— Data —
+ + +
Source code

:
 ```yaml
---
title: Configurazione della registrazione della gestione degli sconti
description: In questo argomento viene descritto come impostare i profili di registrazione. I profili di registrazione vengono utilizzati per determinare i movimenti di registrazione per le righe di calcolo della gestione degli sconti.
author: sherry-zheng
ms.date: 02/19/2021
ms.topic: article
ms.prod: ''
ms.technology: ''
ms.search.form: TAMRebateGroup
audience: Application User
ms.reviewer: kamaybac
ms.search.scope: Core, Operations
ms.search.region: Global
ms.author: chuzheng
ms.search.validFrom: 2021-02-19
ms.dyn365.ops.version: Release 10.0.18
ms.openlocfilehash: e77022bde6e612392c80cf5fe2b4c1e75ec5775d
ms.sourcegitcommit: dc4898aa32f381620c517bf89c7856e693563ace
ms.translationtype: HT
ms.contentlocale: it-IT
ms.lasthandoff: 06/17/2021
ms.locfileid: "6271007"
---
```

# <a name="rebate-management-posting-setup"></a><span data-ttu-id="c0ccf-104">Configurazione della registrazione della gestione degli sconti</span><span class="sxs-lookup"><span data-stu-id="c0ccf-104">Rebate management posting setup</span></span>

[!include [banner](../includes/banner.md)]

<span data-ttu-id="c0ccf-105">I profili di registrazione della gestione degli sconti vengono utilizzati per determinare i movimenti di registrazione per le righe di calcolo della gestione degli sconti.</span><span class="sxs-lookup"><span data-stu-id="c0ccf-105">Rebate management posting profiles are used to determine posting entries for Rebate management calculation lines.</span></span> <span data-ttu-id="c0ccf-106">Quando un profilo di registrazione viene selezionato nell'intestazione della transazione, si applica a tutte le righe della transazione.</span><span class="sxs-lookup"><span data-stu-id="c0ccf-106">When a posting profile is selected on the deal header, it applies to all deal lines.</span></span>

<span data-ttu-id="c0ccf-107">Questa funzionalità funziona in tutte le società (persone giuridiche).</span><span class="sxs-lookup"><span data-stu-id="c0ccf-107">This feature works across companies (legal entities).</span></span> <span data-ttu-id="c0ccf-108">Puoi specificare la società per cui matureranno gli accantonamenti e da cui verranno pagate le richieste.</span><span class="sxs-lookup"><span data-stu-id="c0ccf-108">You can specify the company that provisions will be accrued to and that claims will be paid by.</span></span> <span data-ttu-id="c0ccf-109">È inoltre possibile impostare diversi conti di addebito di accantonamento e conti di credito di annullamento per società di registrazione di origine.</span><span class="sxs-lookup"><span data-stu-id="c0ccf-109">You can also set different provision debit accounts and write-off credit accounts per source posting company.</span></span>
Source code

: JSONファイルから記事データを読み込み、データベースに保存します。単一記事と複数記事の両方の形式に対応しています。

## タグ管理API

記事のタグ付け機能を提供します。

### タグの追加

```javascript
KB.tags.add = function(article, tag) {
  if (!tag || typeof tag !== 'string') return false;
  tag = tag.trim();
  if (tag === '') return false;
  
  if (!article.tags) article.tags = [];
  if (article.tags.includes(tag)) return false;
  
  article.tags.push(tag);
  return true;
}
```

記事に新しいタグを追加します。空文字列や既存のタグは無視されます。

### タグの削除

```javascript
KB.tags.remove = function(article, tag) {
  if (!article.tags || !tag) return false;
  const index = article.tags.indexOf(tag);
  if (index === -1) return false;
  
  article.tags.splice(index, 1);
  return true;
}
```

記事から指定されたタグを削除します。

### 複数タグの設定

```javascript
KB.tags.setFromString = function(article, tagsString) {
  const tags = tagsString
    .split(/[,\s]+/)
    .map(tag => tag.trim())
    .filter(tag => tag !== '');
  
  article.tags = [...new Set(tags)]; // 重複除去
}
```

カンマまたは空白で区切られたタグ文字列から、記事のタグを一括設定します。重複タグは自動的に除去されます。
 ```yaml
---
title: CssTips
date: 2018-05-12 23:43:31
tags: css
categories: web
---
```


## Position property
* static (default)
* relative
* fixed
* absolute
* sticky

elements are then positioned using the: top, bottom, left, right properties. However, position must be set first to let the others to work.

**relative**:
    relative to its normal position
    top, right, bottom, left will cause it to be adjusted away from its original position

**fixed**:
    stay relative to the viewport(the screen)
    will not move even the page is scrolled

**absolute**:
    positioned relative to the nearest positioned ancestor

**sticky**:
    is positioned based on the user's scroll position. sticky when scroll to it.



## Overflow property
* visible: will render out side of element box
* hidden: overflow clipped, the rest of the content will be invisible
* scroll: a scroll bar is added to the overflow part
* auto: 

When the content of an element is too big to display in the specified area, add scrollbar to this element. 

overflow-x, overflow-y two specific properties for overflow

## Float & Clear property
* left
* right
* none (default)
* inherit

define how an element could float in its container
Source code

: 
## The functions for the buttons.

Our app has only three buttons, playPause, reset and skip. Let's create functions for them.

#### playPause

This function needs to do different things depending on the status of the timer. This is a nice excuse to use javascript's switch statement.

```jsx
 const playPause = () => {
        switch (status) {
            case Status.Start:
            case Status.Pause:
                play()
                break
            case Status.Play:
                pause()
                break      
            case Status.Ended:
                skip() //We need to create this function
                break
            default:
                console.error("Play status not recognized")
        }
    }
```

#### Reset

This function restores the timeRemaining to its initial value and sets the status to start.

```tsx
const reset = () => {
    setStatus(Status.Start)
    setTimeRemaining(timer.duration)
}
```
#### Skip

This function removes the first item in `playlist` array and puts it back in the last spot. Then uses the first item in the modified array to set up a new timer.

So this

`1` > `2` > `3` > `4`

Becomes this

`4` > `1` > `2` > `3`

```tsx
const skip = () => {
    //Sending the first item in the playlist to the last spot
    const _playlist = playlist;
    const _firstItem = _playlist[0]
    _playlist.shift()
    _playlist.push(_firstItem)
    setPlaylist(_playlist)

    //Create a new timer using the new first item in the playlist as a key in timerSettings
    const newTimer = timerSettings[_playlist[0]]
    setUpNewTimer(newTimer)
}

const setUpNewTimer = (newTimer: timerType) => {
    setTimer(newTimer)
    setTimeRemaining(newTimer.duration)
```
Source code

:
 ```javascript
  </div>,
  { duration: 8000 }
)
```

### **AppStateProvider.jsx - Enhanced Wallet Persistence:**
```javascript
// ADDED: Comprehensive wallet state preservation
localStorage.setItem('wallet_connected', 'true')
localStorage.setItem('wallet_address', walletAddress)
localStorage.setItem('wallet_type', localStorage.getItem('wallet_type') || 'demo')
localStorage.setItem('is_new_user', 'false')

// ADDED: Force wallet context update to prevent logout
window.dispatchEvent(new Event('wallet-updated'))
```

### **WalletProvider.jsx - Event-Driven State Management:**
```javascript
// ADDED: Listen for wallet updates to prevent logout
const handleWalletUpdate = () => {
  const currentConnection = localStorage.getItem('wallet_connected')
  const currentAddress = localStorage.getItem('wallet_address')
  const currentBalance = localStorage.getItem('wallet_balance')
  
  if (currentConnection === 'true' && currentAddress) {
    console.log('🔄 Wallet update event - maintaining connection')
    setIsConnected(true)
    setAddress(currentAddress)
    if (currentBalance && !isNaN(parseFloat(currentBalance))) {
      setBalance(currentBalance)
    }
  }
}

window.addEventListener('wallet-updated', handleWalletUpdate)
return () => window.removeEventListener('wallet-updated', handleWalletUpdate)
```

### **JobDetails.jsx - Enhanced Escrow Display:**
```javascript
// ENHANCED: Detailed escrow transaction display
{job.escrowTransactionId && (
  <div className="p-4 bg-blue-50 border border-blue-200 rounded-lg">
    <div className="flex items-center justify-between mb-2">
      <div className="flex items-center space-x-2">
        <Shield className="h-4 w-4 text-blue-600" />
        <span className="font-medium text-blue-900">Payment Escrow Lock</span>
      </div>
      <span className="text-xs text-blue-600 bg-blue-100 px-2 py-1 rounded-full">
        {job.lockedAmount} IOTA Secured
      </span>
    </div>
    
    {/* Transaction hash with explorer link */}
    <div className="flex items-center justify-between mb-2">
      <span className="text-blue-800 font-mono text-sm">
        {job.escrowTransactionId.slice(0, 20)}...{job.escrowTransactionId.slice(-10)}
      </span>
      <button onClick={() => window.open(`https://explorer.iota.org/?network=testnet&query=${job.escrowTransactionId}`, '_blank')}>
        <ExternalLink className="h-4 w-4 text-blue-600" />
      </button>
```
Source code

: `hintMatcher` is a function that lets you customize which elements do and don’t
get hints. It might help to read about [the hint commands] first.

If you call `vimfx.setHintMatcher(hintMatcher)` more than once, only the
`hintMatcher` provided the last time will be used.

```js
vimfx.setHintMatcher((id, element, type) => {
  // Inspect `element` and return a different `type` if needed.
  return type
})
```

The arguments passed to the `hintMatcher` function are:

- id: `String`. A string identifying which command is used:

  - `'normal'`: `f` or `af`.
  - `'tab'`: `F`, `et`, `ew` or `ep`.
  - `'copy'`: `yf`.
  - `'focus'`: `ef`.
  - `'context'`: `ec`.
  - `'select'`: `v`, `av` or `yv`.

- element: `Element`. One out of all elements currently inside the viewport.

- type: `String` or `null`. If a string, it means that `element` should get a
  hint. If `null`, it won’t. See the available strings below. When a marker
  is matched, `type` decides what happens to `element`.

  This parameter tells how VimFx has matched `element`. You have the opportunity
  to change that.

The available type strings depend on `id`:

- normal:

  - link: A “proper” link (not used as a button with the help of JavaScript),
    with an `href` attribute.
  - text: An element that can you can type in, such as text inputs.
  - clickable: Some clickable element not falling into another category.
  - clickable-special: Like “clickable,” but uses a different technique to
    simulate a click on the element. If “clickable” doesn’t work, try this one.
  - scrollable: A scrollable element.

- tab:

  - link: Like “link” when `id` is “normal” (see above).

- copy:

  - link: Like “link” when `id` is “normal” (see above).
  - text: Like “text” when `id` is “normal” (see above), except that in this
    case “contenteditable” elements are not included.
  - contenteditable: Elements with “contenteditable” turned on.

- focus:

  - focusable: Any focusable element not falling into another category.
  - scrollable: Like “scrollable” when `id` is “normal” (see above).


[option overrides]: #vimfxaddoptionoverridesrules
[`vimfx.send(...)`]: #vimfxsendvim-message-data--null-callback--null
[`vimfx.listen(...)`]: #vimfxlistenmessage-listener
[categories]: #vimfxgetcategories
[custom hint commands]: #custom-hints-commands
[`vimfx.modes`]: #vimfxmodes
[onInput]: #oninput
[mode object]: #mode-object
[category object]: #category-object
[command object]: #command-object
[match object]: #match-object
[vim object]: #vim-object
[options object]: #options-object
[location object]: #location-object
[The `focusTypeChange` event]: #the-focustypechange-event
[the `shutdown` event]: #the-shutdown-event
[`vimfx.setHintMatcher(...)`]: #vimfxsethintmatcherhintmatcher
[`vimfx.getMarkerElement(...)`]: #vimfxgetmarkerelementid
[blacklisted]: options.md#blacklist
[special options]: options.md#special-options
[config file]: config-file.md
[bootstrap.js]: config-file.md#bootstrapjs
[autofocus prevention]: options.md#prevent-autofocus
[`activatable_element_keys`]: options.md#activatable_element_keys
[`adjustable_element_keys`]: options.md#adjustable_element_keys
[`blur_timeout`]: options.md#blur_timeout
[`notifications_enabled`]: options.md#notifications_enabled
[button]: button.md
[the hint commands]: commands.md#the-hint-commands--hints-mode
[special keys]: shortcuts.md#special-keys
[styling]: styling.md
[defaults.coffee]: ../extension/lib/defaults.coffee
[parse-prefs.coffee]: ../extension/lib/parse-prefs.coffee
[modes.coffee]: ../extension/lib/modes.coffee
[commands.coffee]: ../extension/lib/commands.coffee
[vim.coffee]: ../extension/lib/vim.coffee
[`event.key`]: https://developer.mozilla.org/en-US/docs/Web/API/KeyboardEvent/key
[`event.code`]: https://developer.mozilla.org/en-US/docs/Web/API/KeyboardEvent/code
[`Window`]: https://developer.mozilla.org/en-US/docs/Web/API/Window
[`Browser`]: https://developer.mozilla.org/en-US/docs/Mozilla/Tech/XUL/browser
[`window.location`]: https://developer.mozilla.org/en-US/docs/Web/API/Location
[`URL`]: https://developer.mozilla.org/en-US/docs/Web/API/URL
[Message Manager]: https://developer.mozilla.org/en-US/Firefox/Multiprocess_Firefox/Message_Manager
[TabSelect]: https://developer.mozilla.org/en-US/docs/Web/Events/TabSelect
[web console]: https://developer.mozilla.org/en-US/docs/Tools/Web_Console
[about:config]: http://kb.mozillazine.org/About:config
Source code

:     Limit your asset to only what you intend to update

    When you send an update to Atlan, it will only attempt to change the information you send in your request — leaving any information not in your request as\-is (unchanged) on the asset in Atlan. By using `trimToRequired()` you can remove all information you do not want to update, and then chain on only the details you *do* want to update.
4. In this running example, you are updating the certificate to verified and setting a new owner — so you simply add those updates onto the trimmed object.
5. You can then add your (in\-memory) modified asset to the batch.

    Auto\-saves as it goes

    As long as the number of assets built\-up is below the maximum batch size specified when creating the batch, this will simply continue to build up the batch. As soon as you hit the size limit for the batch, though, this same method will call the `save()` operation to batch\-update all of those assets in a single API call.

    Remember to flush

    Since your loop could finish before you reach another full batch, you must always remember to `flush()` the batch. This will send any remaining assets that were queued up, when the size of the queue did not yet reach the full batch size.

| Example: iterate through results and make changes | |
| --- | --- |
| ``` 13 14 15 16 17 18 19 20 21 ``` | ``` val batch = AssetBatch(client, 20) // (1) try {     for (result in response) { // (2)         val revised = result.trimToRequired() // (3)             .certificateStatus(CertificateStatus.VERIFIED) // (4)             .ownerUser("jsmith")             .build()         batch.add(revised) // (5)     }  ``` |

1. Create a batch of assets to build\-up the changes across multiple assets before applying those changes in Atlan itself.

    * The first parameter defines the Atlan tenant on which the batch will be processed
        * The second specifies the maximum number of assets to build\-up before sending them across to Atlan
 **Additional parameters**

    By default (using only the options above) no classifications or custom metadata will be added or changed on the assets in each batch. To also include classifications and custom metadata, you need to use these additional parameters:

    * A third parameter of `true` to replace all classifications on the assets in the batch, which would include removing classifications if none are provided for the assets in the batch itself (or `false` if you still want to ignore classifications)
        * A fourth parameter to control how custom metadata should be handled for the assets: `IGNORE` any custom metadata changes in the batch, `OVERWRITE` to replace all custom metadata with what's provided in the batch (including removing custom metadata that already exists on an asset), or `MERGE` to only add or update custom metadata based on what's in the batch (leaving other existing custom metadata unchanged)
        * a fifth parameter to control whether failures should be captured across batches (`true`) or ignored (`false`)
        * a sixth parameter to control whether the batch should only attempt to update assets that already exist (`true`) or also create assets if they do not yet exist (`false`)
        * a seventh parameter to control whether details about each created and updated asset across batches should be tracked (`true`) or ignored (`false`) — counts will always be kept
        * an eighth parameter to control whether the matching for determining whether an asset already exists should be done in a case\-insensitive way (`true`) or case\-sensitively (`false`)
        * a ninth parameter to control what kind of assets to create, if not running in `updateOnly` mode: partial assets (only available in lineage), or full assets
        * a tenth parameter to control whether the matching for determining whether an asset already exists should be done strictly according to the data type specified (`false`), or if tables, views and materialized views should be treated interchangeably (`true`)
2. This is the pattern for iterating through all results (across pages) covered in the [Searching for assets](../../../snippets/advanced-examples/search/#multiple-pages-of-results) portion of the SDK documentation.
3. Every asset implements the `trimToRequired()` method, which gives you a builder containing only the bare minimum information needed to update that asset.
+ + +
— What this task involves —
What this exercise asks for is every line of the data above with the word "only".

— Task result —
Our app has only three buttons, playPause, reset and skip. Let's create functions for them.
If you call `vimfx.setHintMatcher(hintMatcher)` more than once, only the
:     Limit your asset to only what you intend to update
    When you send an update to Atlan, it will only attempt to change the information you send in your request — leaving any information not in your request as\-is (unchanged) on the asset in Atlan. By using `trimToRequired()` you can remove all information you do not want to update, and then chain on only the details you *do* want to update.
    By default (using only the options above) no classifications or custom metadata will be added or changed on the assets in each batch. To also include classifications and custom metadata, you need to use these additional parameters:
        * A fourth parameter to control how custom metadata should be handled for the assets: `IGNORE` any custom metadata changes in the batch, `OVERWRITE` to replace all custom metadata with what's provided in the batch (including removing custom metadata that already exists on an asset), or `MERGE` to only add or update custom metadata based on what's in the batch (leaving other existing custom metadata unchanged)
        * a sixth parameter to control whether the batch should only attempt to update assets that already exist (`true`) or also create assets if they do not yet exist (`false`)
        * a ninth parameter to control what kind of assets to create, if not running in `updateOnly` mode: partial assets (only available in lineage), or full assets
3. Every asset implements the `trimToRequired()` method, which gives you a builder containing only the bare minimum information needed to update that asset.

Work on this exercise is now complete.